Perhaps I should feel sorry for those so-called Minutemen. They are racists in denial, and that's an illness that only they themselves can cure. How do I know they are racists? Because if those people coming across the border today were white and blond, they wouldn't be stalking and harassing them.

Dom Longoria

Sacramento, California

Ignorant: It is a shame to read the ignorant comments of the people in your story who compare the Minuteman group to the KKK. The last time I checked, people illegally living in this country have no rights. It also saddens me to read your obvious bias toward illegal immigrants.

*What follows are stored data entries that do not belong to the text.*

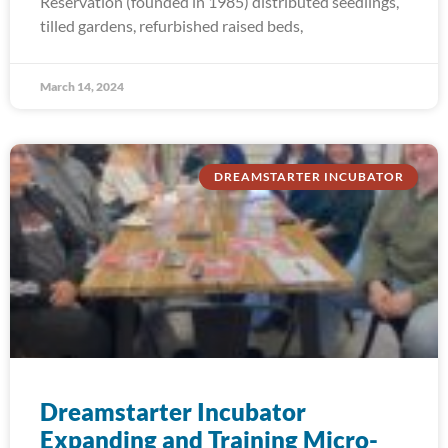
Reservation (founded in 1985) distributed seedlings,
tilled gardens, refurbished raised beds,
March 14, 2024
DREAMSTARTER INCUBATOR
Dreamstarter Incubator
Expanding and Training Micro-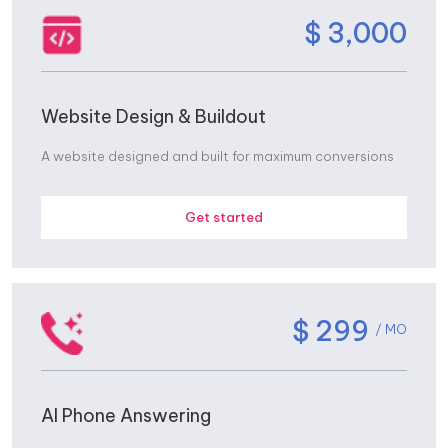
$ 3,000
Website Design & Buildout
A website designed and built for maximum conversions
Get started
$ 299
/ MO
AI Phone Answering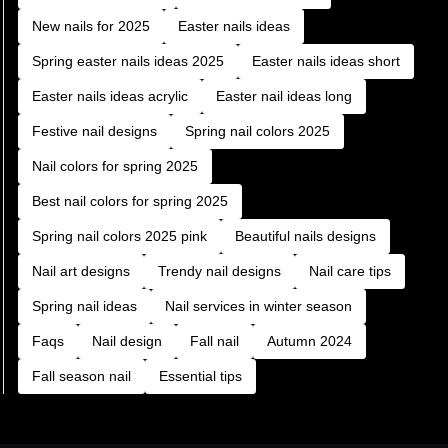
New nails for 2025
Easter nails ideas
Spring easter nails ideas 2025
Easter nails ideas short
Easter nails ideas acrylic
Easter nail ideas long
Festive nail designs
Spring nail colors 2025
Nail colors for spring 2025
Best nail colors for spring 2025
Spring nail colors 2025 pink
Beautiful nails designs
Nail art designs
Trendy nail designs
Nail care tips
Spring nail ideas
Nail services in winter season
Faqs
Nail design
Fall nail
Autumn 2024
Fall season nail
Essential tips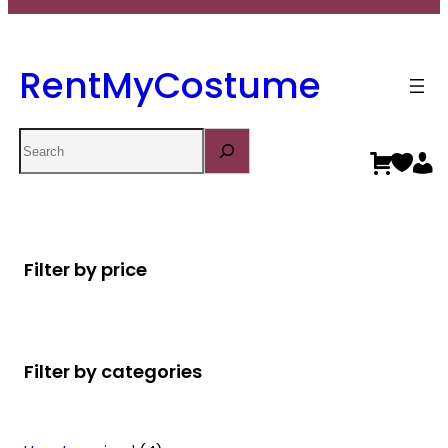
RentMyCostume
Search
Filter by price
Filter by categories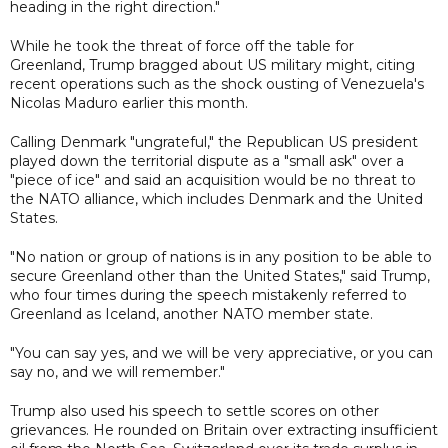
heading in the right direction."
While he took the threat of force off the table for
Greenland, Trump bragged about US military might, citing
recent operations such as the shock ousting of Venezuela's
Nicolas Maduro earlier this month.
Calling Denmark "ungrateful," the Republican US president
played down the territorial dispute as a "small ask" over a
"piece of ice" and said an acquisition would be no threat to
the NATO alliance, which includes Denmark and the United
States.
"No nation or group of nations is in any position to be able to
secure Greenland other than the United States," said Trump,
who four times during the speech mistakenly referred to
Greenland as Iceland, another NATO member state.
"You can say yes, and we will be very appreciative, or you can
say no, and we will remember."
Trump also used his speech to settle scores on other
grievances. He rounded on Britain over extracting insufficient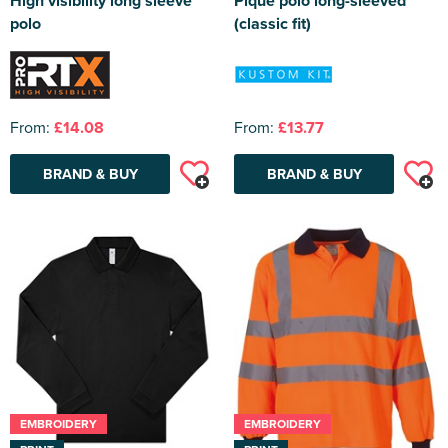
High visibility long sleeve
Pique polo long-sleeved
polo
(classic fit)
From:
£14.08
From:
£13.77
BRAND & BUY
BRAND & BUY
EMBROIDERY
EMBROIDERY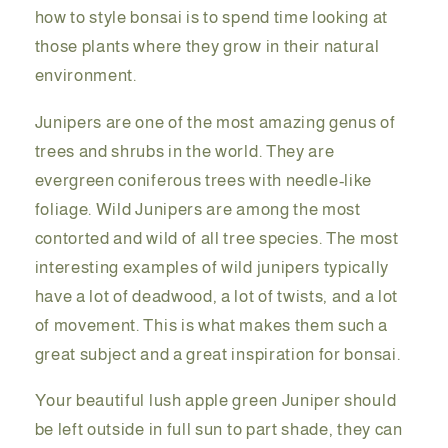
how to style bonsai is to spend time looking at
those plants where they grow in their natural
environment.
Junipers are one of the most amazing genus of
trees and shrubs in the world. They are
evergreen coniferous trees with needle-like
foliage. Wild Junipers are among the most
contorted and wild of all tree species. The most
interesting examples of wild junipers typically
have a lot of deadwood, a lot of twists, and a lot
of movement. This is what makes them such a
great subject and a great inspiration for bonsai.
Your beautiful lush apple green Juniper should
be left outside in full sun to part shade, they can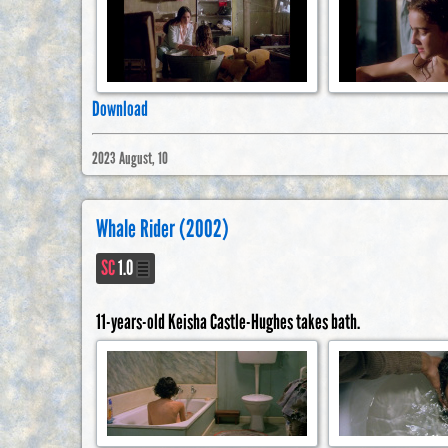
Download
2023 August, 10
Whale Rider (2002)
SC
1.0
11-years-old Keisha Castle-Hughes takes bath.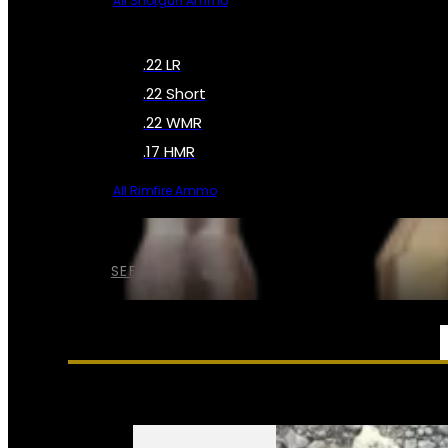
All Shotgun Ammo
.22 LR
.22 Short
.22 WMR
.17 HMR
All Rimfire Ammo
SEE ALL AMMO
SERVICES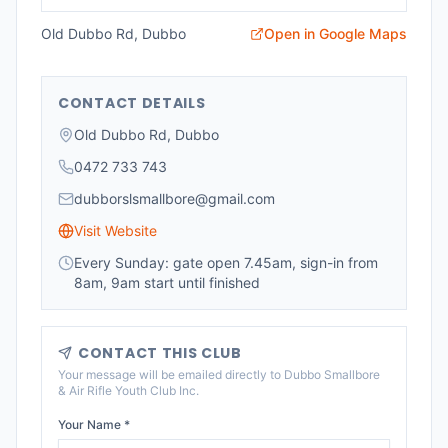
Old Dubbo Rd, Dubbo
Open in Google Maps
CONTACT DETAILS
Old Dubbo Rd, Dubbo
0472 733 743
dubborslsmallbore@gmail.com
Visit Website
Every Sunday: gate open 7.45am, sign-in from
8am, 9am start until finished
CONTACT THIS CLUB
Your message will be emailed directly to
Dubbo Smallbore
& Air Rifle Youth Club Inc
.
Your Name *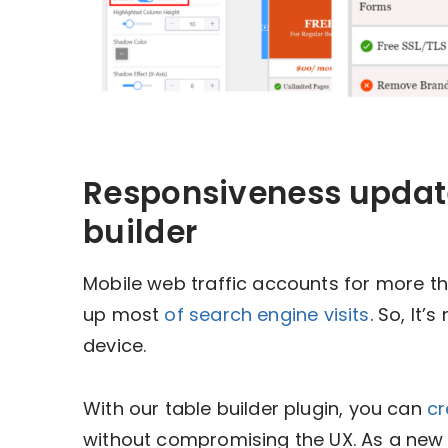
Responsiveness update
builder
Mobile web traffic accounts for more t
up most
of search engine visits
. So, It’
device.
With our table builder plugin, you can
cr
without compromising the UX. As a new a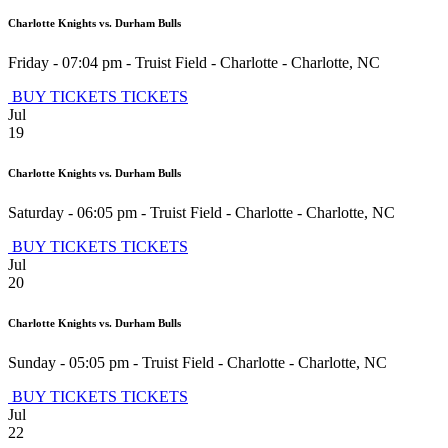
Charlotte Knights vs. Durham Bulls
Friday - 07:04 pm
-
Truist Field - Charlotte
-
Charlotte
,
NC
BUY TICKETS
TICKETS
Jul
19
Charlotte Knights vs. Durham Bulls
Saturday - 06:05 pm
-
Truist Field - Charlotte
-
Charlotte
,
NC
BUY TICKETS
TICKETS
Jul
20
Charlotte Knights vs. Durham Bulls
Sunday - 05:05 pm
-
Truist Field - Charlotte
-
Charlotte
,
NC
BUY TICKETS
TICKETS
Jul
22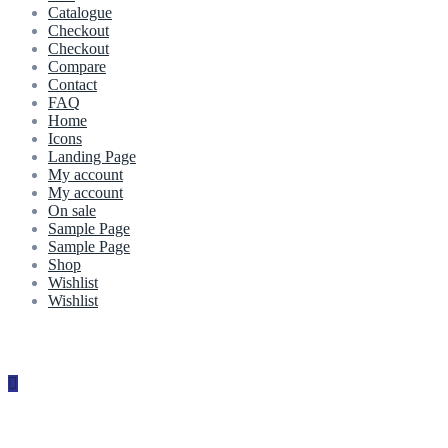
Catalogue
Checkout
Checkout
Compare
Contact
FAQ
Home
Icons
Landing Page
My account
My account
On sale
Sample Page
Sample Page
Shop
Wishlist
Wishlist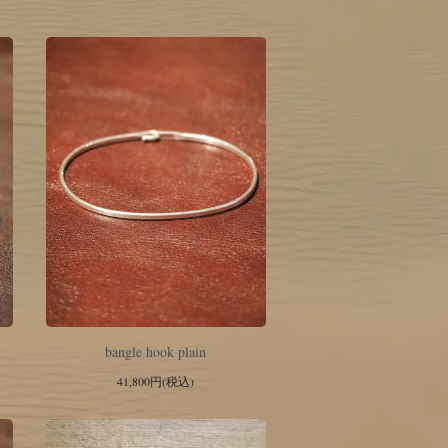
bangle hook plain
41,800円(税込)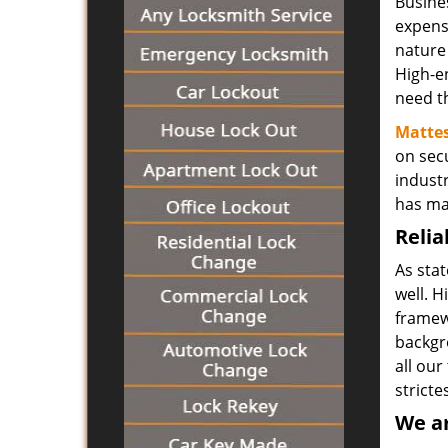
Busine
expensi
nature
High-en
need th
Mattes
on secu
indust
has ma
Relia
As sta
well. H
framewo
backgr
all our
stricte
We ar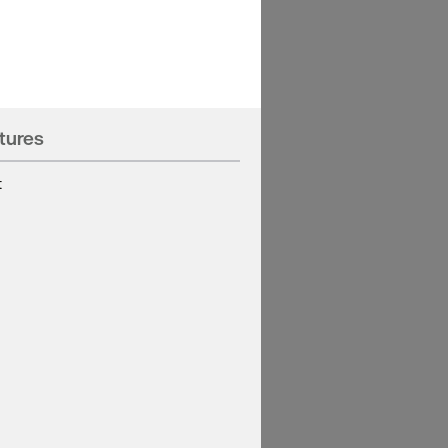
tures
t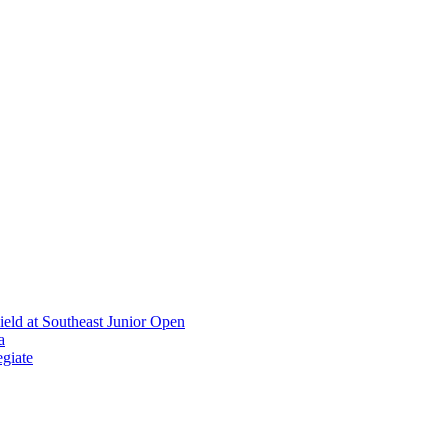
ield at Southeast Junior Open
a
giate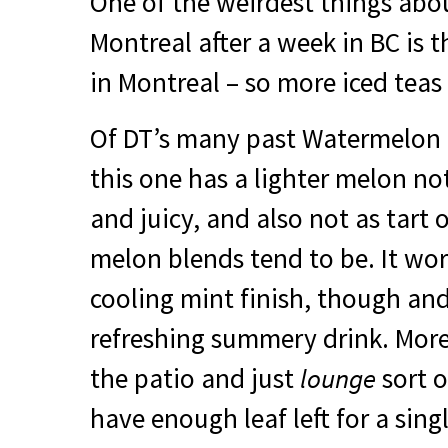
One of the weirdest things abo
Montreal after a week in BC is t
in Montreal – so more iced teas 
Of DT’s many past Watermelon h
this one has a lighter melon no
and juicy, and also not as tart 
melon blends tend to be. It wor
cooling mint finish, though an
refreshing summery drink. More
the patio and just
lounge
sort o
have enough leaf left for a singl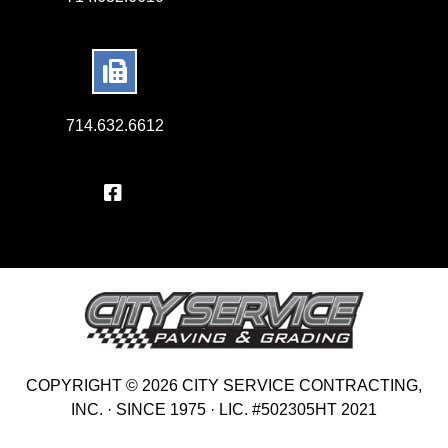
714.632.6612
COPYRIGHT © 2026 CITY SERVICE CONTRACTING,
INC. · SINCE 1975 · LIC. #502305HT 2021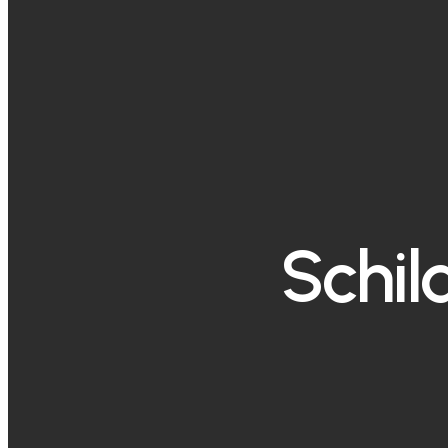
Schil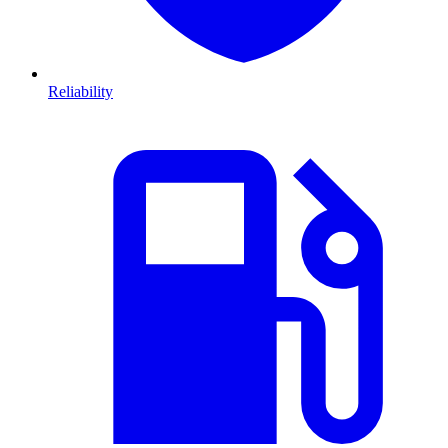
Reliability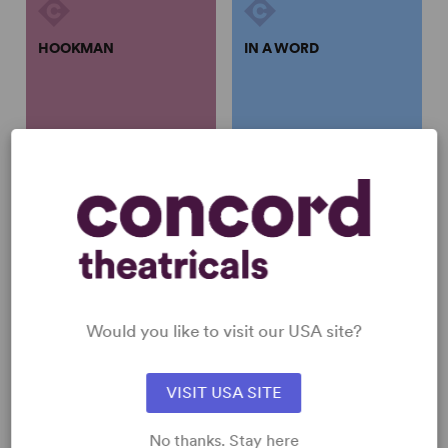
HOOKMAN
IN A WORD
Lauren Yee
Lauren Yee
HOOKMAN
IN A WORD
Lauren Yee
Lauren Yee
Full-Length Play, Dark
Full-Length Play, Drama
Comedy
1w, 2m
5w, 1m
Would you like to visit our USA site?
VISIT USA SITE
SAMSARA
YOUNG AMERICANS
No thanks. Stay here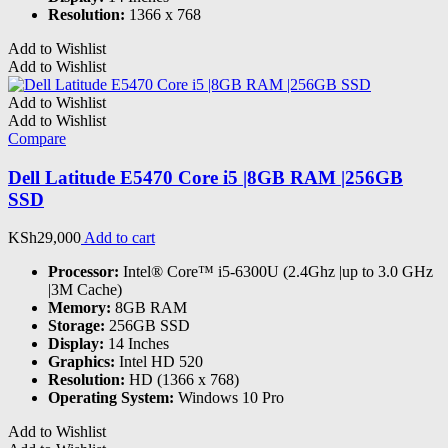
Resolution:
1366 x 768
Add to Wishlist
Add to Wishlist
Add to Wishlist
Add to Wishlist
Compare
Dell Latitude E5470 Core i5 |8GB RAM |256GB
SSD
KSh
29,000
Add to cart
Processor:
Intel® Core™ i5-6300U (2.4Ghz |up to 3.0 GHz
|3M Cache)
Memory:
8GB RAM
Storage:
256GB SSD
Display:
14 Inches
Graphics:
Intel HD 520
Resolution:
HD (1366 x 768)
Operating System:
Windows 10 Pro
Add to Wishlist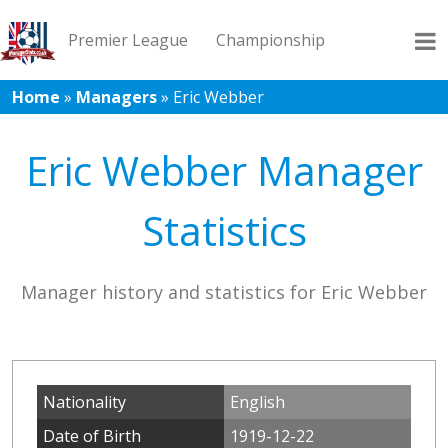
Premier League
Championship
Home
»
Managers
»
Eric Webber
League 1
League 2
Records
Blog
Eric Webber Manager
Statistics
Manager history and statistics for Eric Webber
Nationality
English
Date of Birth
1919-12-22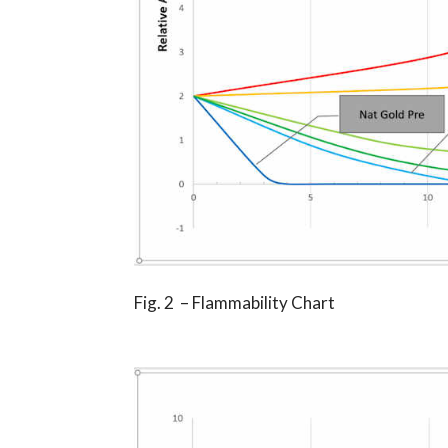
Fig. 2 – Flammability Chart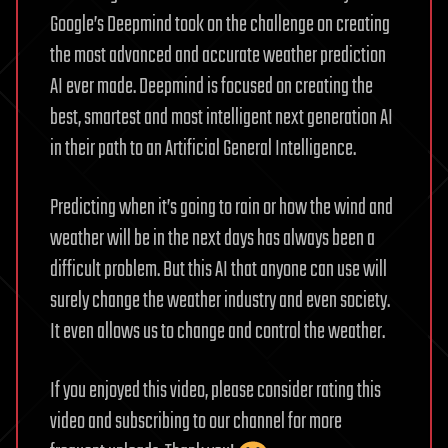
Google’s Deepmind took on the challenge on creating
the most advanced and accurate weather prediction
AI ever made. Deepmind is focused on creating the
best, smartest and most intelligent next generation AI
in their path to an Artificial General Intelligence.
Predicting when it’s going to rain or how the wind and
weather will be in the next days has always been a
difficult problem. But this AI that anyone can use will
surely change the weather industry and even society.
It even allows us to change and control the weather.
If you enjoyed this video, please consider rating this
video and subscribing to our channel for more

Where is your story on people like me—a U.S. citizen who has been denied my right to be with my foreign fiancé because we are following the law and filing the appropriate paperwork to bring him to this country legally? By the time our paperwork is approved, it will have been more than a year that we have had to be separated. Or where is your story on my Chinese friend, who has been living and working in this country for more than five years, and who has spent thousands of dollars in legal fees to become a legal citizen and will spend thousands more before he will be allowed to become a U.S. citizen?

Illegal immigrants and people who support them make mine and my foreign friend's efforts to follow the law seem futile and ridiculous. Thanks to people like the Minuteman group for doing the job that the federal government refuses to do—protect the CITIZENS of this country.

Lori Jenkins

Dallas

Poor pitiful: Why don't you stop this poor, pitiful illegal alien business? If you want to see poor pitiful, look at seniors that paid taxes all their lives and now have to choose food or electricity, or any middle-class child that is forced into schools with kids who know nothing about being civilized...Is there some part of "illegal" that you just don't get? If our government doesn't enforce our laws, will we be any different from Mexico, where the rich are superior to all others and get anything they want to the detriment of others? Having a lawful society has worked well for the U.S.A. for centuries. Why do you advocate turning our country into a Third World cesspool? Attrition through strict local, state and federal enforcement—NOW.